EXERCISE GOAL> For the word "thumb", state how many lines of the data include it. Respond with the number only.

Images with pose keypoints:
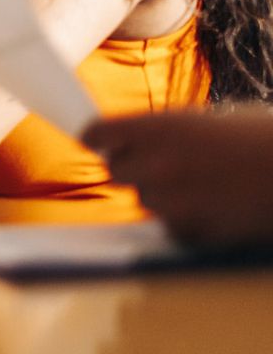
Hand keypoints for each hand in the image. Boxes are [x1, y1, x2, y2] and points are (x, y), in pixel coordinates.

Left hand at [85, 107, 272, 248]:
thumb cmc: (263, 138)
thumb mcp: (209, 120)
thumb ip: (167, 132)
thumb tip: (137, 140)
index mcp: (158, 127)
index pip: (98, 134)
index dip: (99, 137)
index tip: (98, 141)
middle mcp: (156, 164)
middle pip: (117, 170)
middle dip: (133, 166)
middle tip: (162, 163)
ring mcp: (174, 202)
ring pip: (145, 200)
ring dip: (162, 194)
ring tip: (201, 183)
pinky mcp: (195, 232)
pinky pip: (172, 227)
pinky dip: (186, 220)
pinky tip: (215, 206)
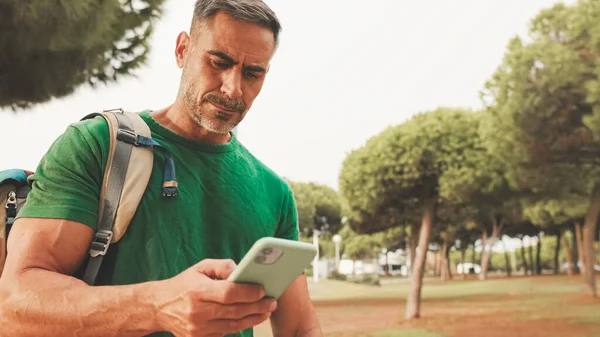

RESPONSE BELOW> 4